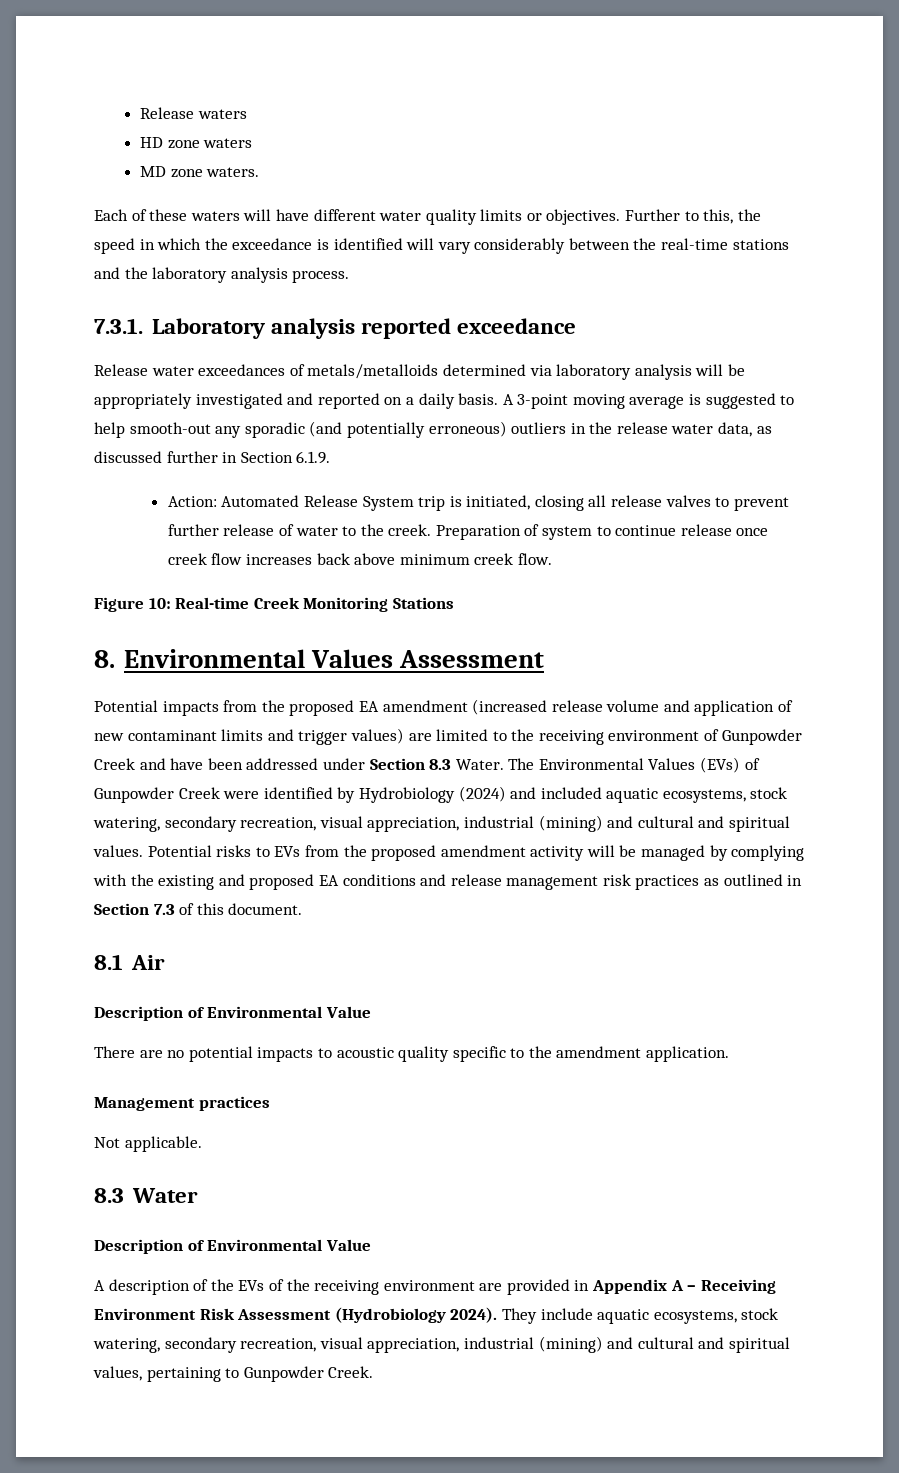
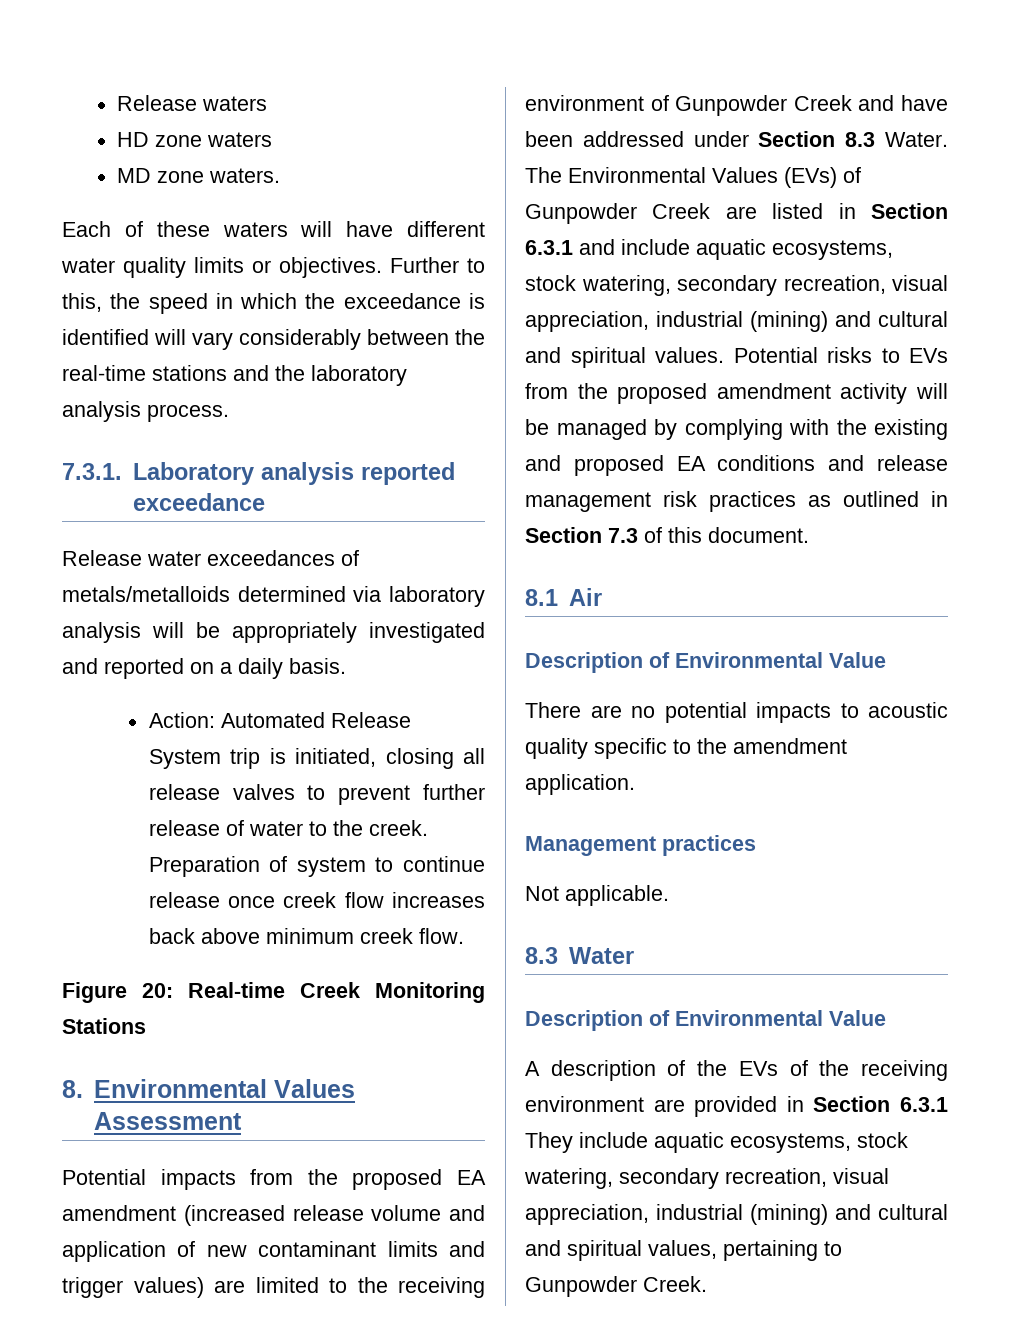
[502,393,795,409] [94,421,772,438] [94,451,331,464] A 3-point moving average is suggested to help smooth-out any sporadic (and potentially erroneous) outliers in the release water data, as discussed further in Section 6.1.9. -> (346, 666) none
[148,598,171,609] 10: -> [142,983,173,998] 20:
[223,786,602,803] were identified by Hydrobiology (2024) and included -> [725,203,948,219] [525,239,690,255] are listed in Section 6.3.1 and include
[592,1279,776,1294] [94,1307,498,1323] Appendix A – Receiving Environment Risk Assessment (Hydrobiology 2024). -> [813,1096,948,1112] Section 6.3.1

----------

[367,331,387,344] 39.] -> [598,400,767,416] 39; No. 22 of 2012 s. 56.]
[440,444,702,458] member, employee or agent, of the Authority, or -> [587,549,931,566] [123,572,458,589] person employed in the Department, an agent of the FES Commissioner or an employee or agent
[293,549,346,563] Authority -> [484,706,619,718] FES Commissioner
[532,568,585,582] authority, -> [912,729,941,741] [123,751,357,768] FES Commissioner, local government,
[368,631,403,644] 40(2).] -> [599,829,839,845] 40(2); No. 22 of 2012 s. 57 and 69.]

----------

- ACTION ITEM: From the listing above, return the lines starting at the one with "[440,444,702,458] member, employee" and ending at the one with "[532,568,585,582] authority, ->", both kept, exactly as they appear and nothing more.

- TASK RESPONSE:
[440,444,702,458] member, employee or agent, of the Authority, or -> [587,549,931,566] [123,572,458,589] person employed in the Department, an agent of the FES Commissioner or an employee or agent
[293,549,346,563] Authority -> [484,706,619,718] FES Commissioner
[532,568,585,582] authority, -> [912,729,941,741] [123,751,357,768] FES Commissioner, local government,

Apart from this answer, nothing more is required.